= Nelida Milani =

Italian writer (born 1939)

Nelida Milani (born Pula, 1939), who also publishes under the name Nelida Milani Kruljac, is an Istrian Italian writer and professor of linguistics and semantics from Croatia. Milani was awarded the Premio Mondello in 1992 for Una valigia di cartone. Jointly with Anna Maria Mori, she was the recipient of the Rapallo Carige Prize for Bora in 1999. In 2022 she was awarded the Pula City Citizens Award.

== Life ==
Milani was born and lives in Pola. Pola was part of Yugoslavia but after the fall of Tito, it is now part of Croatia. Milani was a professor of linguistics and semantics and head of the Department of Italian at the Faculty of Humanities at the Juraj Dobila University of Pula. She was the editor-in-chief of the magazine La Battana. She has written a number of books and collections of short stories. Her works include Insonnia (1987), La partita (1988), Impercettibili passaggi (1989), Una valigia di cartone (1990), Tempo di primavera (1991), and Bora (1998). Themes in Milani's work include bilingualism, marginalisation, trauma and particularly the Istrian-Dalmatian exodus. The 1999 book Bora was jointly written with Anna Maria Mori, and is semi-autobiographical. It compares the stories of the two writers, who were both born in Pola.

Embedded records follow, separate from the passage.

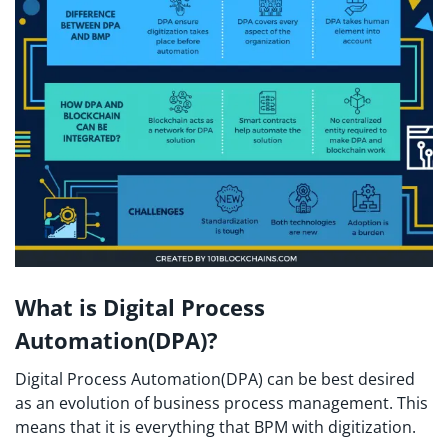
What is Digital Process
Automation(DPA)?
Digital Process Automation(DPA) can be best desired
as an evolution of business process management. This
means that it is everything that BPM with digitization.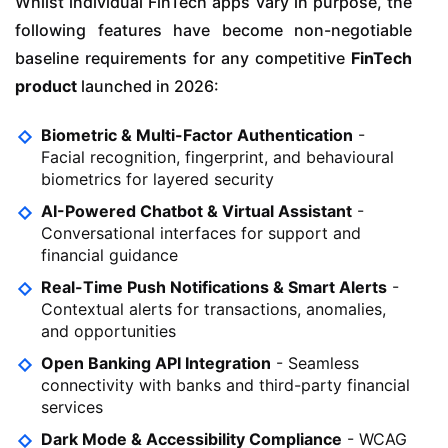
Whilst individual FinTech apps vary in purpose, the
following features have become non-negotiable
baseline requirements for any competitive
FinTech
product
launched in 2026:
Biometric & Multi-Factor Authentication
-
Facial recognition, fingerprint, and behavioural
biometrics for layered security
AI-Powered Chatbot & Virtual Assistant
-
Conversational interfaces for support and
financial guidance
Real-Time Push Notifications & Smart Alerts
-
Contextual alerts for transactions, anomalies,
and opportunities
Open Banking API Integration
- Seamless
connectivity with banks and third-party financial
services
Dark Mode & Accessibility Compliance
- WCAG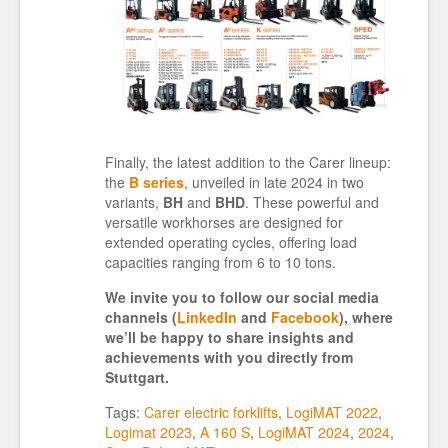
Finally, the latest addition to the Carer lineup:
the
B series
, unveiled in late 2024 in two
variants,
BH
and
BHD
. These powerful and
versatile workhorses are designed for
extended operating cycles, offering load
capacities ranging from 6 to 10 tons.
We invite you to follow our social media
channels (
LinkedIn
and
Facebook
), where
we’ll be happy to share insights and
achievements with you directly from
Stuttgart.
Tags:
Carer electric forklifts
,
LogiMAT 2022
,
Logimat 2023
,
A 160 S
,
LogiMAT 2024
,
2024
,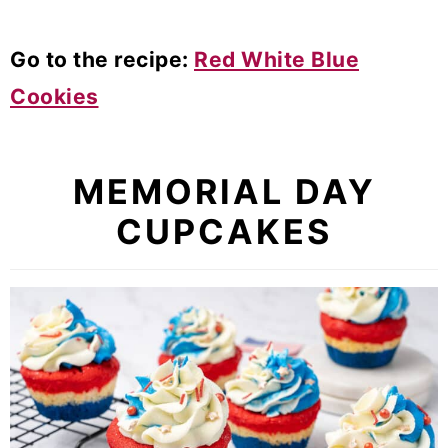
Go to the recipe:
Red White Blue
Cookies
MEMORIAL DAY
CUPCAKES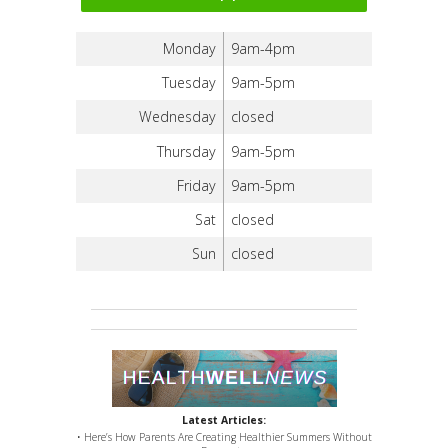
Monday
9am-4pm
Tuesday
9am-5pm
Wednesday
closed
Thursday
9am-5pm
Friday
9am-5pm
Sat
closed
Sun
closed
Latest Articles:
• Here’s How Parents Are Creating Healthier Summers Without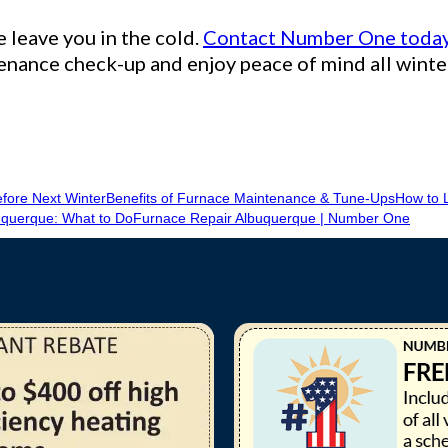
e leave you in the cold.
Contact Number One toda
nance check-up and enjoy peace of mind all winte
fore Next Winter
Benefits of Furnace Maintenance & Tune-Ups
How to L
querque: What to Do
Furnace Repair Albuquerque | Number One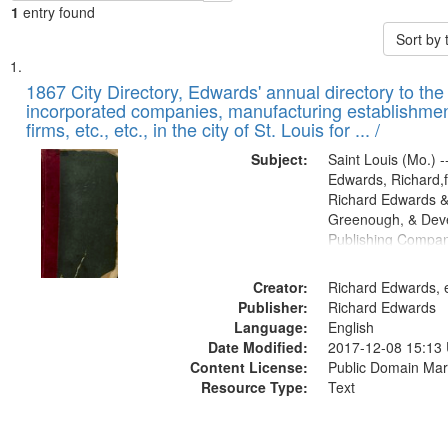
1
entry found
Sort by
Search
List
of
1867 City Directory, Edwards' annual directory to the i
Results
incorporated companies, manufacturing establishmen
files
firms, etc., etc., in the city of St. Louis for ... /
deposited
Subject:
Saint Louis (Mo.) --
in
Edwards, Richard,f
Digital
Richard Edwards &
Gateway
Greenough, & Deve
Publishing Compa
that
match
Creator:
Richard Edwards, e
your
Publisher:
Richard Edwards
search
Language:
English
criteria
Date Modified:
2017-12-08 15:13
Content License:
Public Domain Mar
Resource Type:
Text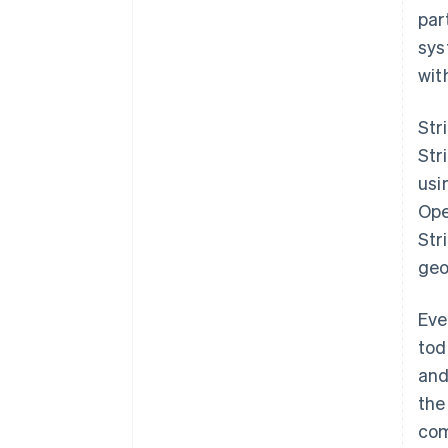
par
sys
wit
Str
Str
usi
Ope
Str
geo
Australia
English
Eve
Austria
tod
Deutsch
English
Belgium
and
Nederlands
Français
Deutsch
English
the
Brazil
com
Português
English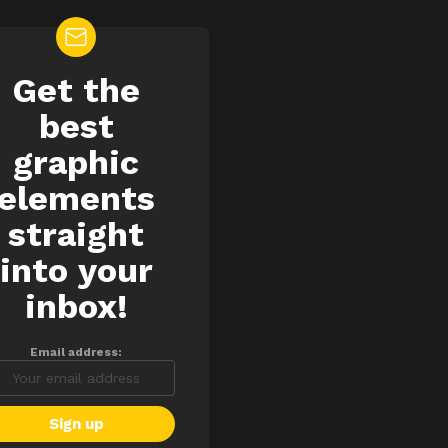
Get the
EWSLETTER
best
graphic
elements
straight
into your
inbox!
Email address: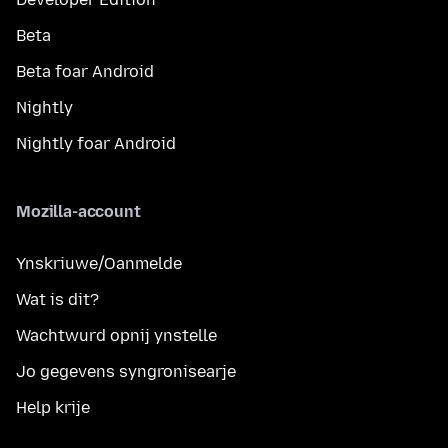
Beta
Beta foar Android
Nightly
Nightly foar Android
Mozilla-account
Ynskriuwe/Oanmelde
Wat is dit?
Wachtwurd opnij ynstelle
Jo gegevens syngronisearje
Help krije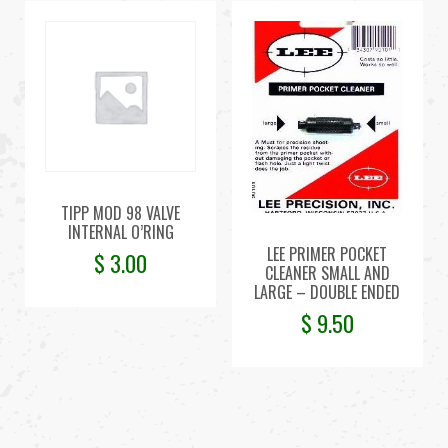
TIPP MOD 98 VALVE
INTERNAL O’RING
LEE PRIMER POCKET
$
3.00
CLEANER SMALL AND
LARGE – DOUBLE ENDED
$
9.50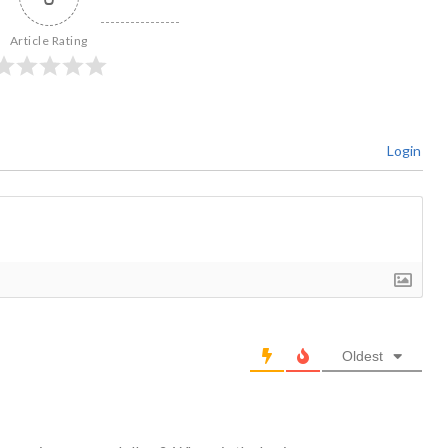
Article Rating
Login
Oldest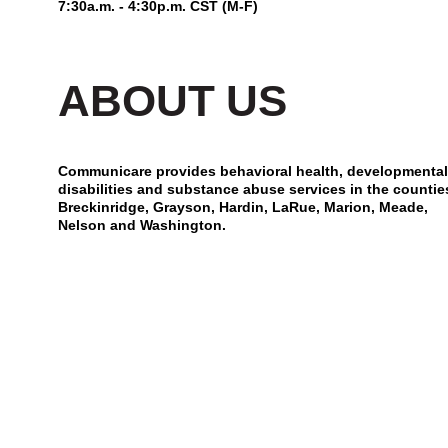
7:30a.m. - 4:30p.m. CST (M-F)
ABOUT US
Communicare provides behavioral health, developmental
disabilities and substance abuse services in the countie
Breckinridge, Grayson, Hardin, LaRue, Marion, Meade,
Nelson and Washington.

After the exodus, Milani stayed but Mori left, and the book charts their different experiences of adapting to new circumstances.

Milani is one of five women writers whose life stories are featured in the book Torn Identities: Life Stories at the Border of Italian Literature, by Gregoria Manzin, published by Troubadour Publishing in 2013. The other writers are Kenka Lekovich, Marisa Madieri, Anna Maria Mori and Giuliana Zelco.

== Awards ==
Milani was awarded the Premio Mondello in 1992 for Una valigia di cartone ('A cardboard suitcase'). Jointly with Anna Maria Mori, Milani was the recipient of the Rapallo Carige Prize for Bora in 1999. In 2022 Milani was nominated unanimously by the Assembly of the Italian Community of Pula for the 2022 Pula City Citizens Award.